It appears Marvel Studio's She-Hulk: Attorney at Law is continuing to receive its fair share of negative feedback and comments almost a whole year since its initial premiere, with this particular complaint at hand coming from a stuntman who used to work on the hit Netflix series, Daredevil.
Charlie Cox's Matt Murdock was welcomed back by the fans with open arms, and for some, causing his minimal character appearance in the show to be the main reason to tune into every new episode of She-Hulk each week. Of course, the series received a very polarizing reception from fans and critics alike, with those claiming that the show ruined Daredevil's character too when he was first introduced.
This claim is now most evident, suprisingly coming from Charlie Cox's Stuntman, Chris Brewster, who served as the body-double in Netflix's Daredevil, and has now been replaced by Justin Eaton moving forward in the MCU. When Brewster made his appearance on the lkuzo Unscripted podcast, he expressed his complaints over the character's transition into the Marvel Cinematic Universe, and how he had been "badly" adapted in She-Hulk: Attorney at Law:
“I think that, now that the MCU has taken over the character, I think they are really, really hurting it. If you watch She-Hulk, they turned Daredevil into a cartoon. It’s all animated and it looks bad." - Chris Brewster, Ikuzo Unscripted Podcast
"You know, I love CG to enhance real movement, but if you don’t have any real movement, it just becomes a cartoon. It’s just CG, there’s no weight to it. And what always made the action on Daredevil so good is it was visceral. You felt what Charlie was feeling, between his performance and being in there, in the action." - Chris Brewster, Ikuzo Unscripted Podcast
"And anything that you saw, we really did. We had to put somebody on a wire, we needed something to enhance the movement. But it wasn’t a cartoon. It was live-action. And you will never match the energy that live-action has. So, I think that She-Hulk was a massive step-down as far as the movement goes and the action.” - Chris Brewster, Ikuzo Unscripted Podcast
Daredevil is a character whose movements and choreopgraphy are very real and grounded. In his show, there were never any tremendous expectations of using CGI-technology to pull off a certain fight sequence, which the show had given us a lot of, as it would have detracted from the realism of how Daredevil fights. Within those fight scenes, it all looked and felt very much realistic, because the crew used the machinery and tools necessary to bring it to life other than CGI, in the sense that the audience felt every punch and kick that were being thrown by Daredevil himself.
The movements and actions we saw Daredevil do in She-Hulk, especially during the fight sequence when the two heroes have their first interaction, there was an obvious usage of CGI effects, considering Daredevil was going up against a CGI creation like She-Hulk. Even in the scene when She-Hulk seizes Matt, and removes his helmet, we see Charlie Cox's head very-poorly pasted onto a CG body double.

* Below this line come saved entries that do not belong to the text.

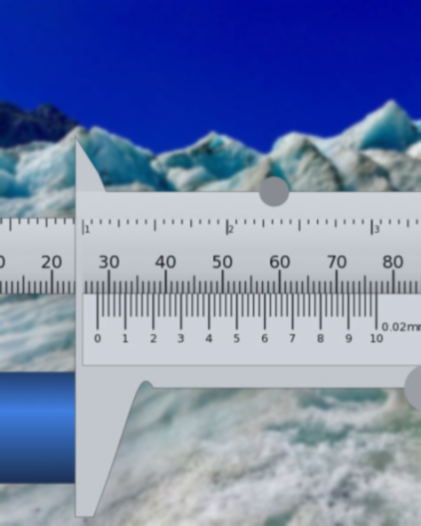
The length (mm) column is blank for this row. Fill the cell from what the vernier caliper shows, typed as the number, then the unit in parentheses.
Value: 28.0 (mm)
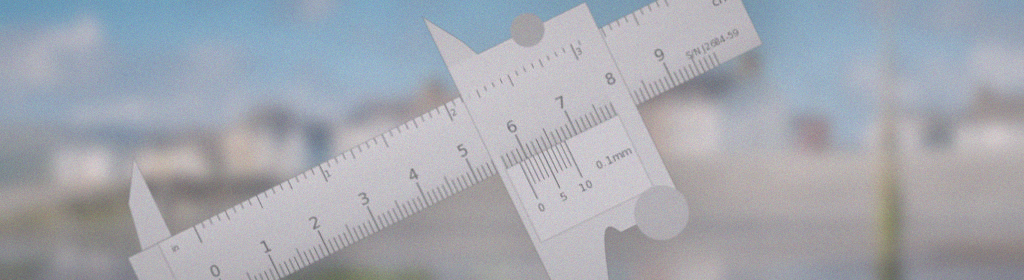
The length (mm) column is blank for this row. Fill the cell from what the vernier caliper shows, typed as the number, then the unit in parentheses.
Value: 58.5 (mm)
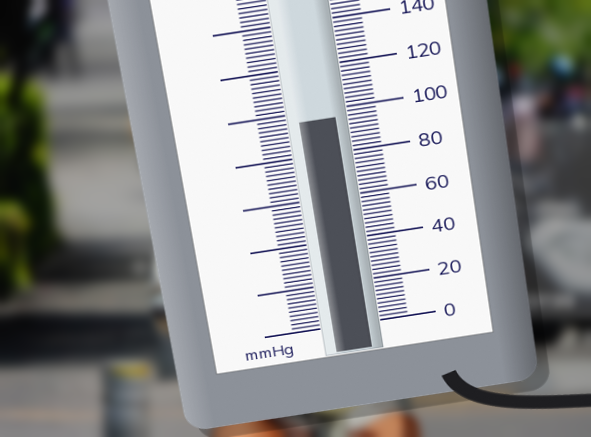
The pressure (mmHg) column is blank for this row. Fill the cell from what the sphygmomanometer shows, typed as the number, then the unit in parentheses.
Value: 96 (mmHg)
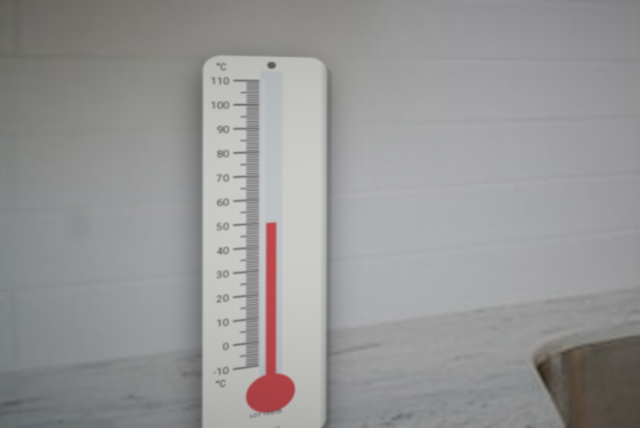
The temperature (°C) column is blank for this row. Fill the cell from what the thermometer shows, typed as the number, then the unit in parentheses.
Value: 50 (°C)
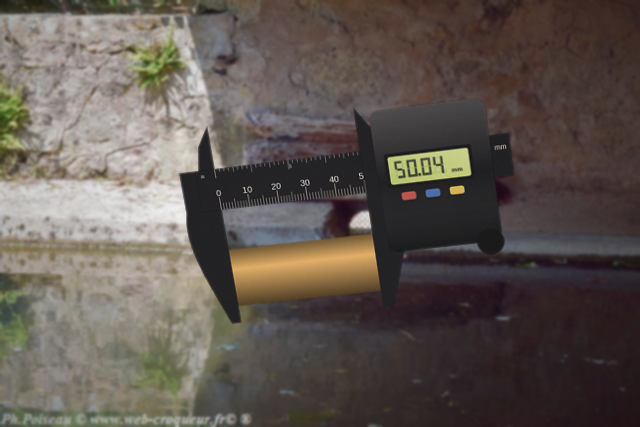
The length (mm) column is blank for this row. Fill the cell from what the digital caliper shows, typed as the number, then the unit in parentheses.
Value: 50.04 (mm)
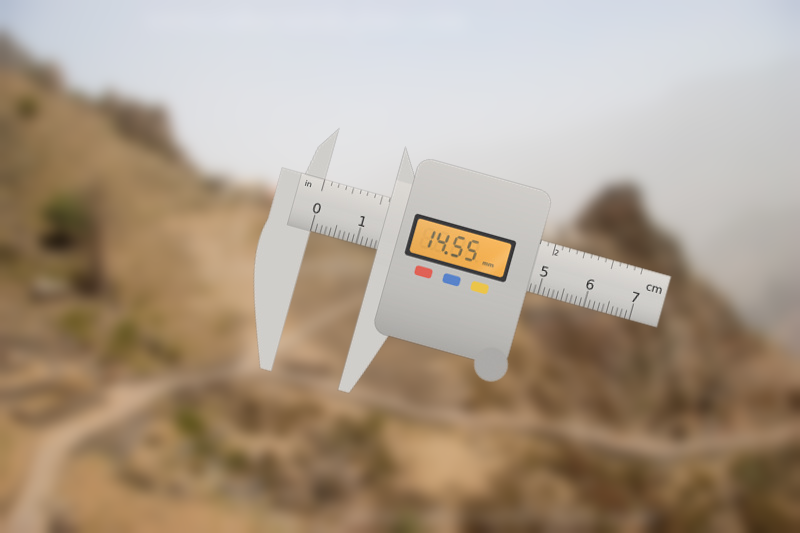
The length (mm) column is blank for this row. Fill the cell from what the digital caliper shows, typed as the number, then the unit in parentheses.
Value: 14.55 (mm)
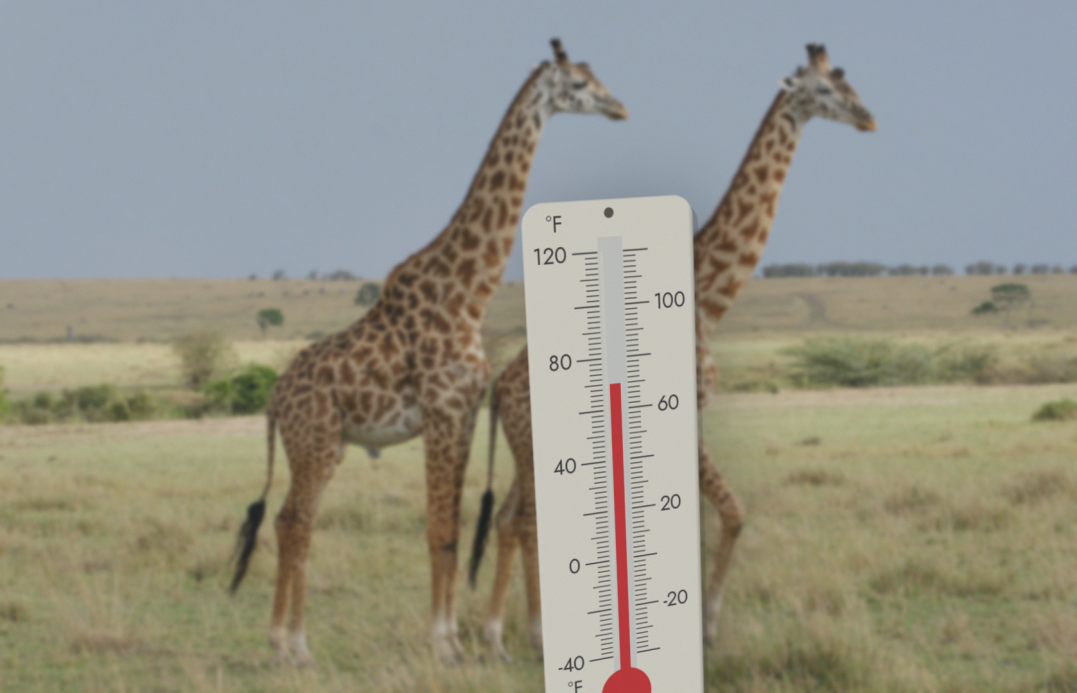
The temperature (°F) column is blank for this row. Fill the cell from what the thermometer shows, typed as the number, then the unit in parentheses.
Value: 70 (°F)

In recent years, Marvel has become more "visual-effects driven" amid the production of their projects, but in light of the controversy that had risen against Marvel overworking their visual effects artists, which was publicly disclosed after She-Hulk: Attorney at Law, it is more possible for following projects such as Echo, and Daredevil: Born Again, which will be including the character, to take the time necessary to visually perfect their quality.